Pasalnya, meski Bupati Pasangkayu pernah diajak turun langsung ke lokasi, hingga kini belum terlihat adanya langkah nyata.
Kepala Desa Kaluku Nangka, Nurdin, mengungkapkan bahwa pihak desa telah berulang kali melaporkan kondisi erosi dan banjir yang semakin parah akibat pembangunan bendungan di sungai setempat.
“Bupati sudah pernah kami ajak turun ke lokasi, melihat langsung kondisi di lapangan. Tapi sampai sekarang belum ada pergerakan,” kata Nurdin.
Ketua Asosiasi Pemerintah Desa Seluruh Indonesia Kabupaten Pasangkayu itu, menjelaskan erosi telah menggerus daratan sekitar 10 meter dari bibir sungai dan terus berlangsung hingga saat ini.
Kondisi tersebut mengancam lahan warga serta keselamatan permukiman di sekitar aliran sungai.

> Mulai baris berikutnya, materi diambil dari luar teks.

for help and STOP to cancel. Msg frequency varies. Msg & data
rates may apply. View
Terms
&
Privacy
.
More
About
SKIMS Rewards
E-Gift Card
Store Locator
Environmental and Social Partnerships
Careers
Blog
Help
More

Dengan keterbatasan anggaran dana desa, pemerintah desa mengaku tidak memiliki kemampuan untuk menangani persoalan tersebut secara mandiri.
“Kalau mengandalkan dana desa, tidak mungkin kami sanggup. Ini butuh penanganan serius dan anggaran besar,” tegasnya.
Nurdin mendesak Pemerintah Kabupaten Pasangkayu, Pemerintah Provinsi Sulawesi Barat, hingga Balai Sungai untuk segera melakukan evaluasi menyeluruh terhadap pembangunan bendungan yang dinilai bermasalah.
“Anggarannya besar, sekitar Rp6 miliar. Tapi yang kami rasakan justru kerusakan dan banjir,” tandasnya.
Hingga berita ini diterbitkan, belum ada pernyataan resmi dari Dinas PU maupun Pemerintah Kabupaten Pasangkayu terkait keluhan tersebut. (*).